● TASK DETAILS
Please pull out every line in the records below that contains the word "octobre".

● DATA
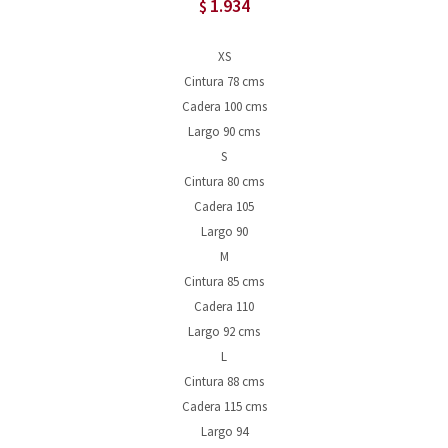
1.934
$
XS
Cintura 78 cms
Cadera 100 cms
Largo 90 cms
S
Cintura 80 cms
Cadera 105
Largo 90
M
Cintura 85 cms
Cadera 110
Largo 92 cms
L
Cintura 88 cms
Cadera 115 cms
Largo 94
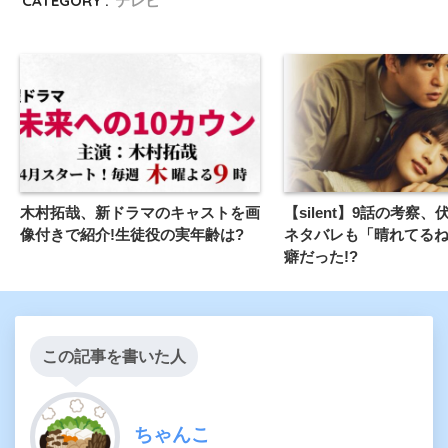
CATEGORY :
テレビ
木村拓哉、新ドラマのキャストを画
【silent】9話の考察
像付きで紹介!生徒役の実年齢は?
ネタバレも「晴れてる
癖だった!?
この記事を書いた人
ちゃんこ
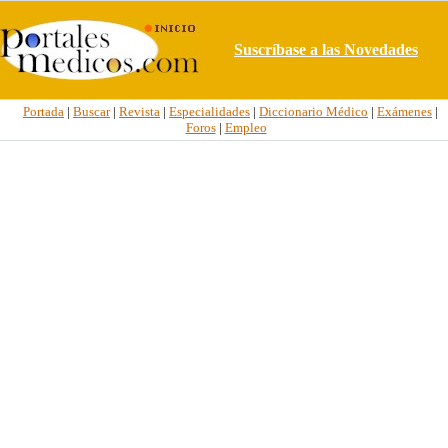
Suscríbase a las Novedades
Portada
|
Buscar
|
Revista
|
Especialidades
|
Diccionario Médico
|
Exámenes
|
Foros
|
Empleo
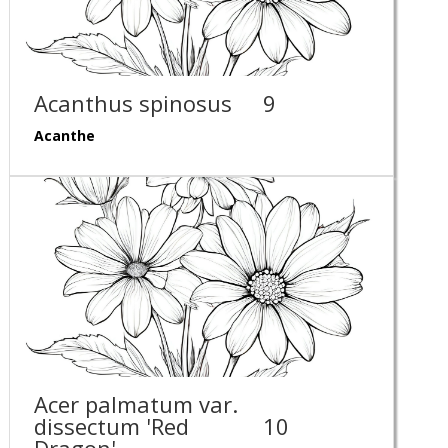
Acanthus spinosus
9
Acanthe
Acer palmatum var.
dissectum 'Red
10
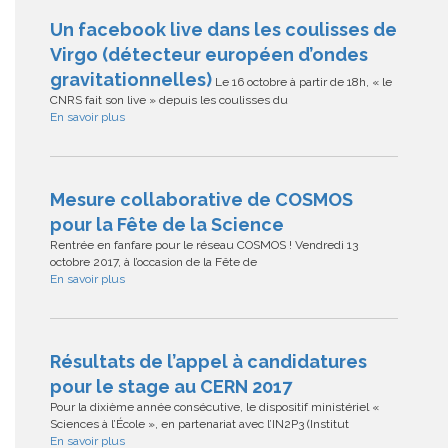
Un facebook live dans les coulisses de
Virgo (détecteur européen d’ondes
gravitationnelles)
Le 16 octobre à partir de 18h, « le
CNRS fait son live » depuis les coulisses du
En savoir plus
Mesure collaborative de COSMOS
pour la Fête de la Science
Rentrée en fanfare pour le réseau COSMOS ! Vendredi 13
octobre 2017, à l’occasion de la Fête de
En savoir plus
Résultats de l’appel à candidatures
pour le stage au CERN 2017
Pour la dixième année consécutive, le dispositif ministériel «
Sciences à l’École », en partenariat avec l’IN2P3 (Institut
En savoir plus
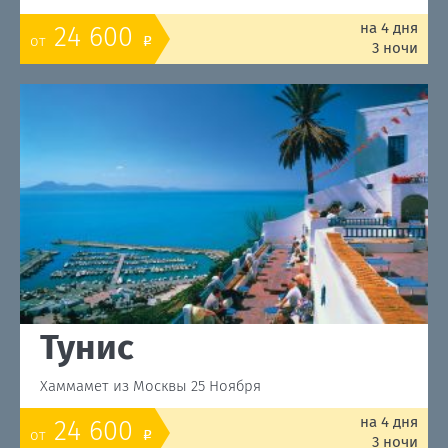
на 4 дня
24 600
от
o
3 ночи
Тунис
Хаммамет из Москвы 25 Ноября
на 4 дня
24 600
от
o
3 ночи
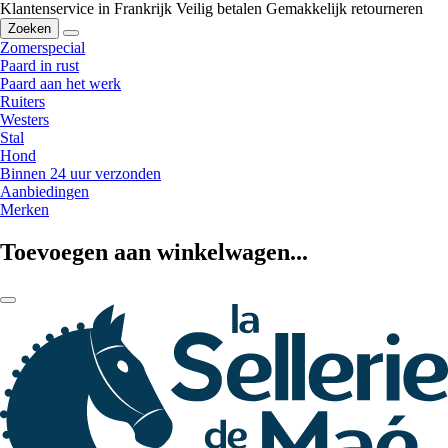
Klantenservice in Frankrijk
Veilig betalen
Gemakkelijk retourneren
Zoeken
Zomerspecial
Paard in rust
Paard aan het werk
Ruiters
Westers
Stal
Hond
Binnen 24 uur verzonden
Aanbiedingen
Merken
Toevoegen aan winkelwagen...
==
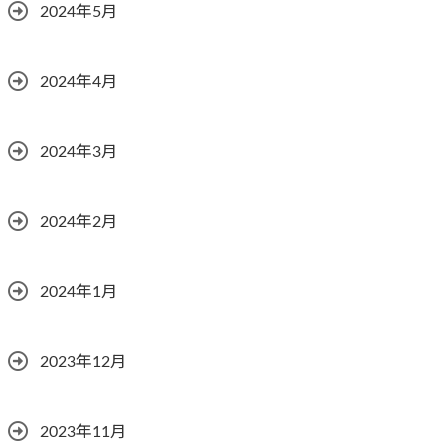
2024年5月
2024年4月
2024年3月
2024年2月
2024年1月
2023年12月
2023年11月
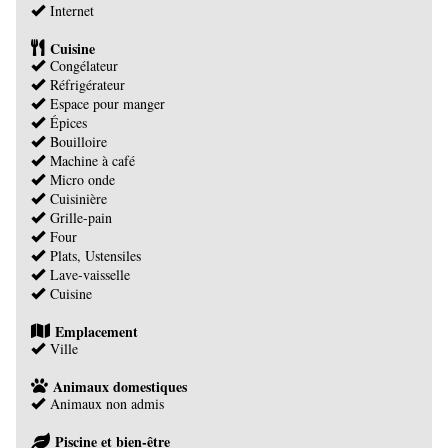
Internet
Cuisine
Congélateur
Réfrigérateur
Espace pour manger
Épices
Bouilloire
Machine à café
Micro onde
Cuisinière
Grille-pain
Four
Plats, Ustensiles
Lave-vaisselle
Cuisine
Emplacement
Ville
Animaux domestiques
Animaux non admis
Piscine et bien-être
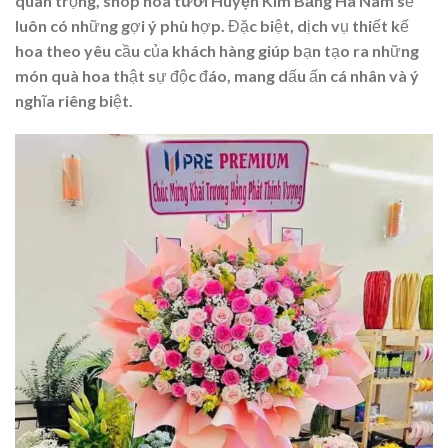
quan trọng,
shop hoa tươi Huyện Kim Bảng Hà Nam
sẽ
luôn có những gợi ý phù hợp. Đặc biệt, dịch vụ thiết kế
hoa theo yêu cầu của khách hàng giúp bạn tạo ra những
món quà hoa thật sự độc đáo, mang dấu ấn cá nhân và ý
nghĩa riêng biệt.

● REPLY
Le 16 octobre à partir de 18h, « le
octobre 2017, à l’occasion de la Fête de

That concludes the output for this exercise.